_Task goal_:
Show each line of the records in which the word "nose" occurs.

::::

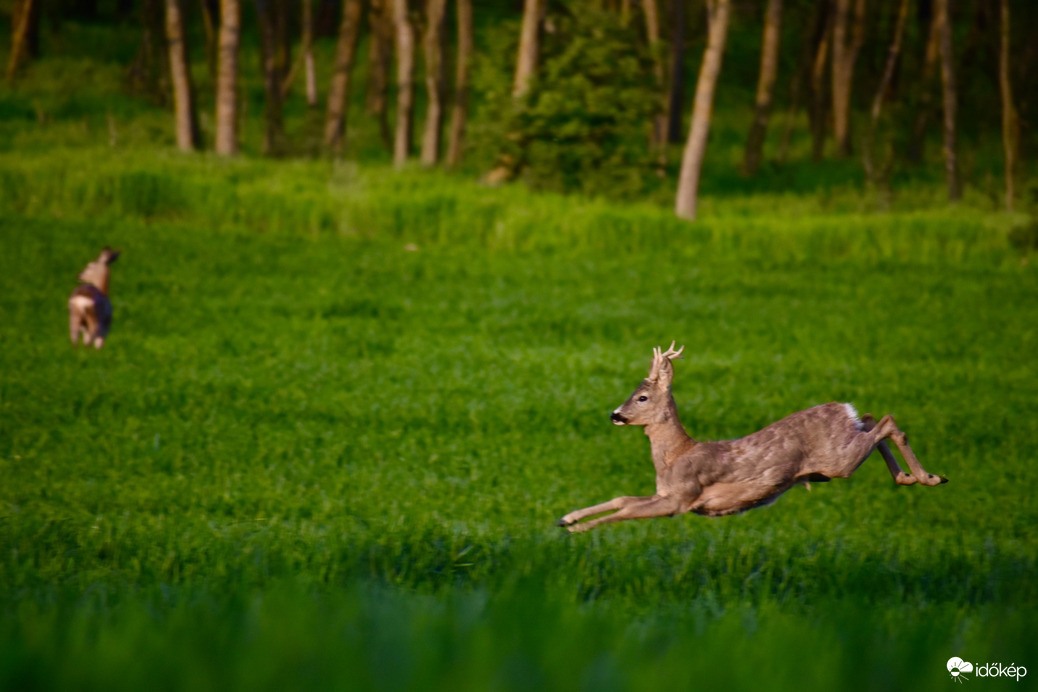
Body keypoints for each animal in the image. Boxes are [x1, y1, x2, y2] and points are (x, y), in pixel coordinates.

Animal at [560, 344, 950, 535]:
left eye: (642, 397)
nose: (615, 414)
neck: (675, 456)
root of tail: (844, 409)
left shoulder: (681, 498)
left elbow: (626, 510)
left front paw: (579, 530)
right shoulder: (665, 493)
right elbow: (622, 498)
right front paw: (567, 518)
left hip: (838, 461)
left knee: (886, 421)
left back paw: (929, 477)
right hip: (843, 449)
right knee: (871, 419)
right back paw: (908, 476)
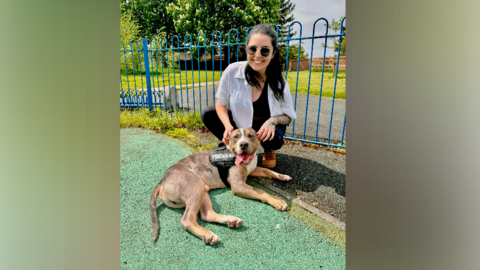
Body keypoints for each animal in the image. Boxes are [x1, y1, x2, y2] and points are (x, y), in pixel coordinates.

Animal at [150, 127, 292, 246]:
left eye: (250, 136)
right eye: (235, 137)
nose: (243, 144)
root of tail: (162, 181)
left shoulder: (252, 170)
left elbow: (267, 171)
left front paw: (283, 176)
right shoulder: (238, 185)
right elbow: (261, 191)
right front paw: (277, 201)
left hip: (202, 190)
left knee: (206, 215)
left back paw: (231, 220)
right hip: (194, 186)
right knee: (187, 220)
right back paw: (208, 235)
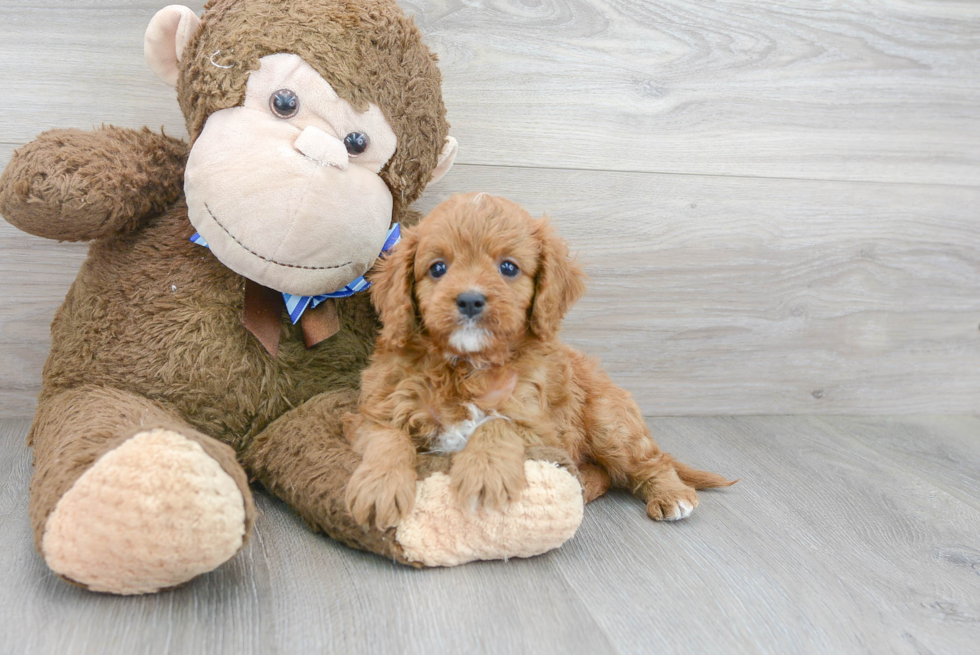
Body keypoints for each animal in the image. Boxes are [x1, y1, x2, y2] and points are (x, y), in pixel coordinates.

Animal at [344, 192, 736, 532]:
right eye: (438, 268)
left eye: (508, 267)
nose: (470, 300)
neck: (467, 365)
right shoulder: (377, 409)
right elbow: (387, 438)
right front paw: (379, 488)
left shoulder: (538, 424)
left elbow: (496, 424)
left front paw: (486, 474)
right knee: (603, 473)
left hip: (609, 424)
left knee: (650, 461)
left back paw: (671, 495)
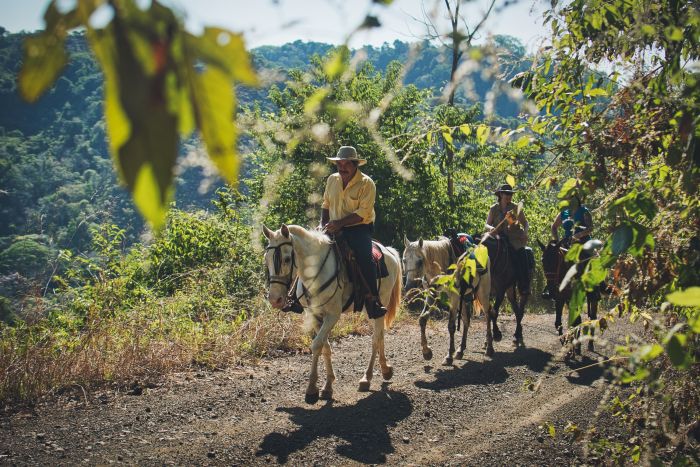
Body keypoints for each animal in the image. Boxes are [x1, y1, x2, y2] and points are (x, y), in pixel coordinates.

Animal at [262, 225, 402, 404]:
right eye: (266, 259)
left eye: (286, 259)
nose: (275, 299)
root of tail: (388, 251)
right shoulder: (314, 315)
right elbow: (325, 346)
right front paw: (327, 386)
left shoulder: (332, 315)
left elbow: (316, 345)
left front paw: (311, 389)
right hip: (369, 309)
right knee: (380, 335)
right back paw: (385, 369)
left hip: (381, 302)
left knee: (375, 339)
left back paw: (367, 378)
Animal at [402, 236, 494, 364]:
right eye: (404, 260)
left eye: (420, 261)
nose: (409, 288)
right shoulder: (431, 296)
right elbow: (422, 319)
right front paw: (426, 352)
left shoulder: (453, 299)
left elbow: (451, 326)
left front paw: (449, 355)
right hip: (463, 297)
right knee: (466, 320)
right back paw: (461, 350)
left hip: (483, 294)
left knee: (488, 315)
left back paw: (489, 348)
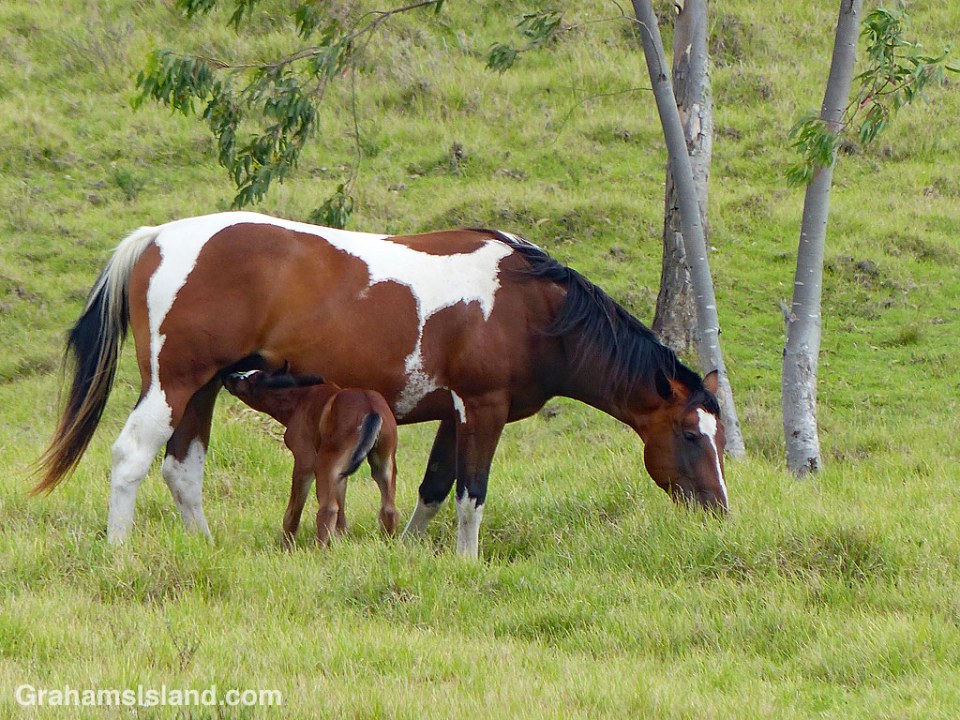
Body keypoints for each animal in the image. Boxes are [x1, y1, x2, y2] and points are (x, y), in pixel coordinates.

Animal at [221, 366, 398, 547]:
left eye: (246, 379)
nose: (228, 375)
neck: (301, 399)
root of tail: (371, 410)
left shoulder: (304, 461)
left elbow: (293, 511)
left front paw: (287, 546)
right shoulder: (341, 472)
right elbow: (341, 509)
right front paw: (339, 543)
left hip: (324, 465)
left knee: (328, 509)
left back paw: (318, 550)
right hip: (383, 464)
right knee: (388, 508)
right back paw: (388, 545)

::::

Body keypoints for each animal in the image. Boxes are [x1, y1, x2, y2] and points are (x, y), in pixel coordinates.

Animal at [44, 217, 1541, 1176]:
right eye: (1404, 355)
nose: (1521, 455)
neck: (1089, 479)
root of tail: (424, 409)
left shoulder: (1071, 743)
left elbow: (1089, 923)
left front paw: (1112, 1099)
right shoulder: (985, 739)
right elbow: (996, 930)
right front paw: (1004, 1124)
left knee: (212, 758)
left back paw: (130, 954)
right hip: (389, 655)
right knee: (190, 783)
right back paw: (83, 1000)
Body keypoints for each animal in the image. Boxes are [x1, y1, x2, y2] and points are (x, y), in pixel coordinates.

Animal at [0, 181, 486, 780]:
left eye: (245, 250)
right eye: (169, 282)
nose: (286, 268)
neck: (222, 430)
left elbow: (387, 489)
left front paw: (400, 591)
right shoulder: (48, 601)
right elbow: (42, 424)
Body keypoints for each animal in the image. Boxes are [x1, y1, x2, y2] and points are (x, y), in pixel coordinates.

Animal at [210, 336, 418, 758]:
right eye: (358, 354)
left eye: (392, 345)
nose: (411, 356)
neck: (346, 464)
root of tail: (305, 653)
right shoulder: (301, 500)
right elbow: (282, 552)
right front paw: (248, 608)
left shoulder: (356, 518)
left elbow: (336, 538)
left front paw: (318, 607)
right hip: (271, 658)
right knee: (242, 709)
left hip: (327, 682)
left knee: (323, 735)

::::

_Solution for this problem_:
nose: (615, 414)
nose: (243, 144)
nose: (470, 300)
nose: (275, 299)
nose: (409, 288)
nose: (228, 375)
nose: (1521, 455)
nose: (286, 268)
nose: (411, 356)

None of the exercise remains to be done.